*** Opening of Dataset excerpts ***

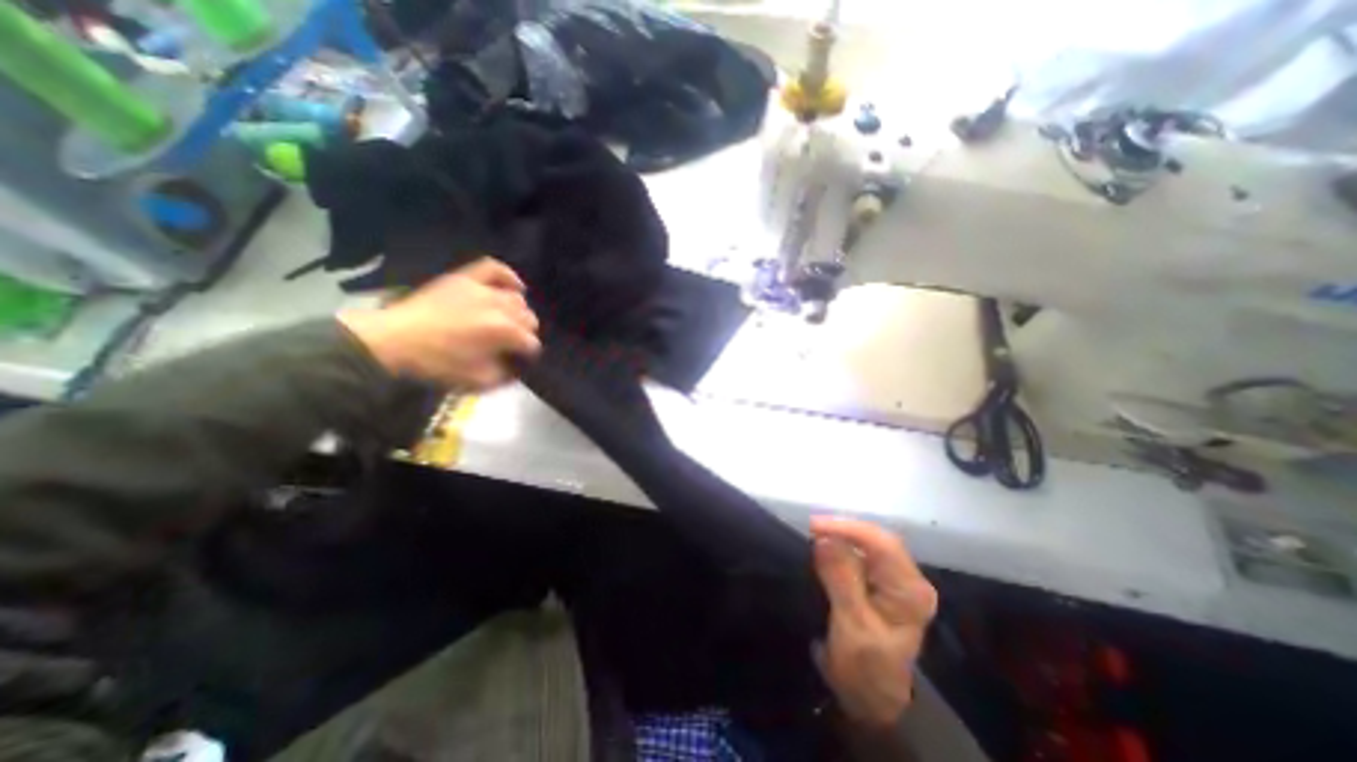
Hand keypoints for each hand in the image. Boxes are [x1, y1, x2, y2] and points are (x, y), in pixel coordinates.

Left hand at [340, 259, 541, 389]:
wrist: (393, 341)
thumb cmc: (437, 364)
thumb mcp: (477, 381)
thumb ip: (505, 375)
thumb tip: (516, 368)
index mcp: (504, 332)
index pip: (531, 343)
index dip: (528, 355)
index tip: (520, 362)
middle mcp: (499, 307)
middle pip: (528, 319)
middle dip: (525, 333)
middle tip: (512, 344)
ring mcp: (482, 289)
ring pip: (516, 298)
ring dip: (517, 312)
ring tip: (508, 321)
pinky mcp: (464, 278)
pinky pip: (494, 269)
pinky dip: (508, 276)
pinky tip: (514, 285)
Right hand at [810, 516, 940, 729]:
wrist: (870, 699)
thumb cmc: (865, 668)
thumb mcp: (852, 627)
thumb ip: (841, 581)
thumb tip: (823, 539)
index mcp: (910, 592)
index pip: (883, 545)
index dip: (849, 529)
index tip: (814, 526)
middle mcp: (908, 579)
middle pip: (877, 539)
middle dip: (844, 529)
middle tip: (810, 527)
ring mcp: (895, 579)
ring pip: (868, 543)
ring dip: (841, 535)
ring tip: (813, 532)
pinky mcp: (880, 581)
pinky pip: (860, 553)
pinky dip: (841, 545)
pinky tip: (824, 543)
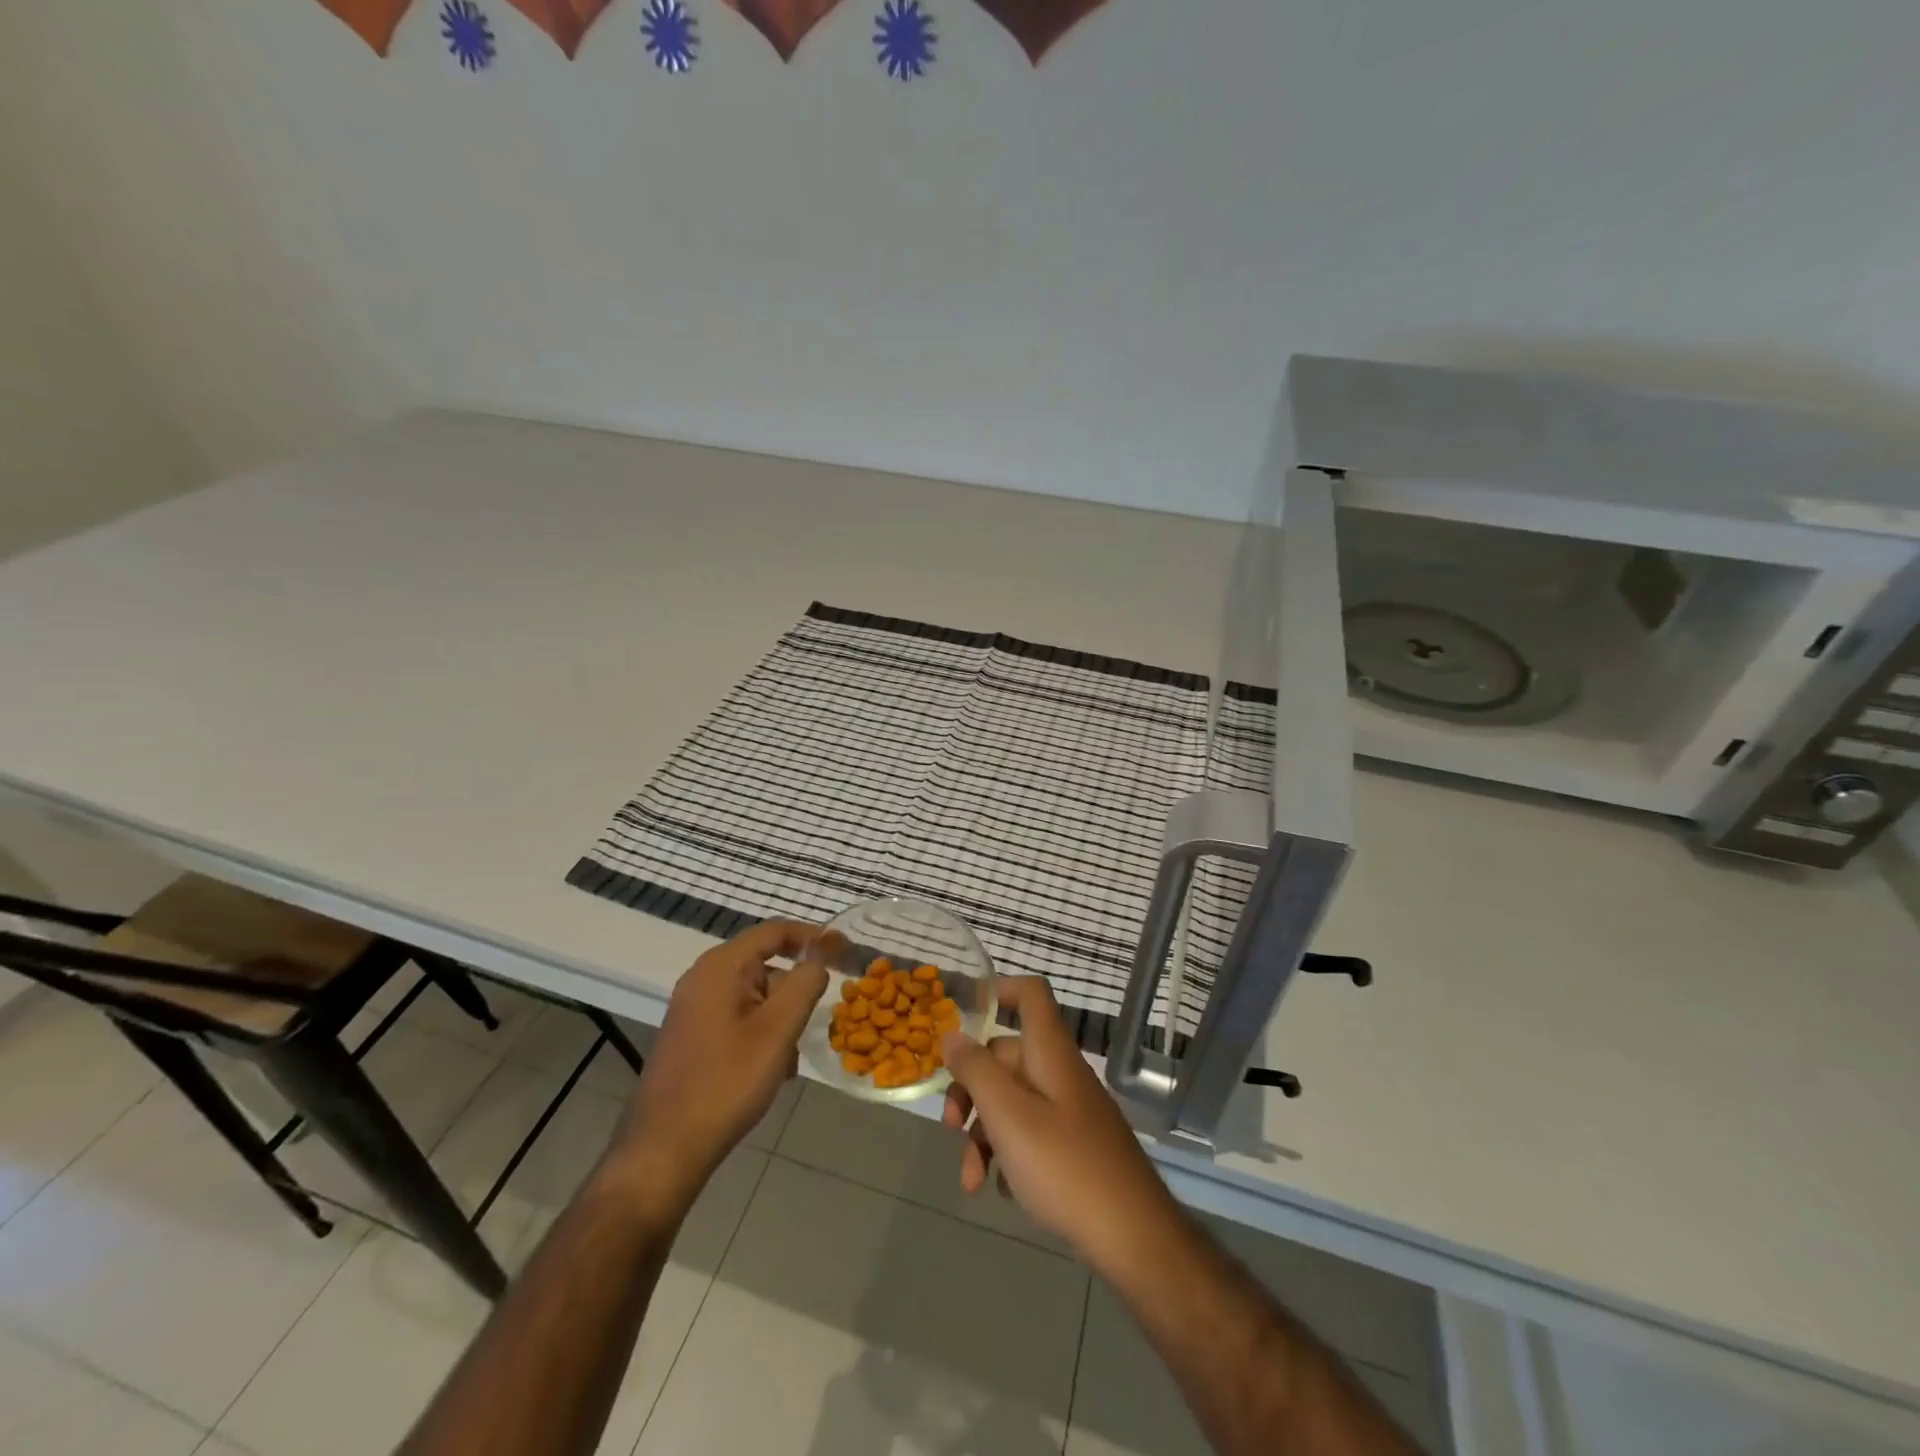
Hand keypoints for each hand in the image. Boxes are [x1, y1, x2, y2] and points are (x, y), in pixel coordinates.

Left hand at [615, 920, 826, 1209]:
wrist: (665, 1149)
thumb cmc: (726, 1082)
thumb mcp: (778, 1030)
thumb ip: (805, 983)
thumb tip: (818, 957)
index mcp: (721, 966)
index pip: (775, 931)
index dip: (813, 936)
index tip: (845, 951)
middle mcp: (703, 978)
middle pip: (765, 964)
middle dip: (795, 989)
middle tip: (816, 1021)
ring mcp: (694, 1008)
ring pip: (755, 996)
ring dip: (780, 1018)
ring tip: (789, 1059)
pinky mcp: (692, 1035)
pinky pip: (739, 1018)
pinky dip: (761, 1033)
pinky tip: (771, 1070)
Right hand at [941, 977, 1178, 1271]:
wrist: (1133, 1237)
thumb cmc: (1064, 1165)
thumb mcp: (1008, 1116)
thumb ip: (976, 1071)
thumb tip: (952, 1034)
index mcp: (1049, 1052)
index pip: (1030, 994)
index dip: (999, 991)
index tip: (964, 1016)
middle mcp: (1060, 1072)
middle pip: (1007, 1056)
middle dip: (971, 1089)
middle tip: (950, 1127)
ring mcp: (1070, 1110)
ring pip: (1013, 1101)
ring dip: (984, 1135)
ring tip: (971, 1181)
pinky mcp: (1075, 1147)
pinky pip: (1031, 1134)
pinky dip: (1008, 1155)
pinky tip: (1001, 1190)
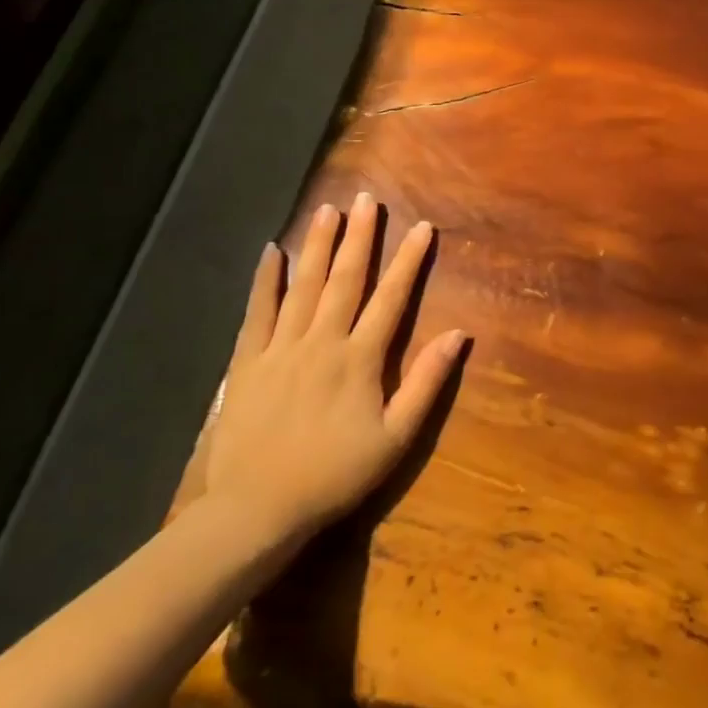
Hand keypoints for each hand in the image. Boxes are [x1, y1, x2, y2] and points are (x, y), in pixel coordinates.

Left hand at [202, 193, 463, 548]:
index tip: (422, 227)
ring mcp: (281, 348)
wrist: (256, 509)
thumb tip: (459, 334)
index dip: (409, 260)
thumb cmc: (335, 474)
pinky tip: (271, 252)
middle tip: (367, 199)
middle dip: (359, 237)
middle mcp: (322, 341)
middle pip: (345, 279)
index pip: (391, 297)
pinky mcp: (247, 362)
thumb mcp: (396, 437)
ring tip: (327, 209)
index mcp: (361, 358)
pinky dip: (265, 281)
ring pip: (303, 286)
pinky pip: (257, 312)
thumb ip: (427, 382)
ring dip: (317, 245)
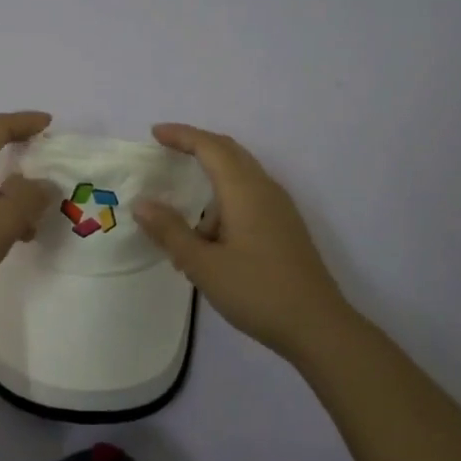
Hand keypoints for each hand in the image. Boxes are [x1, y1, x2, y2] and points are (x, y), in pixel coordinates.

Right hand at [131, 123, 354, 362]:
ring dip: (210, 183)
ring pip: (240, 176)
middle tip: (167, 150)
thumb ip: (170, 231)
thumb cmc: (257, 291)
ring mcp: (279, 208)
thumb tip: (142, 204)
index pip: (209, 147)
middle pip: (228, 152)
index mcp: (244, 190)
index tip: (154, 133)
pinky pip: (249, 197)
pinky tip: (210, 239)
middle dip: (197, 146)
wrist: (318, 327)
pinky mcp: (285, 227)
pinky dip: (224, 202)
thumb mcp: (203, 265)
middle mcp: (264, 189)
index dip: (181, 135)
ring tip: (182, 221)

*** Close of Dataset excerpts ***

* _Exercise_: Report the number of lines in the entries that hold the word "hand". Nothing else is wanted.

* _Expected answer_: 10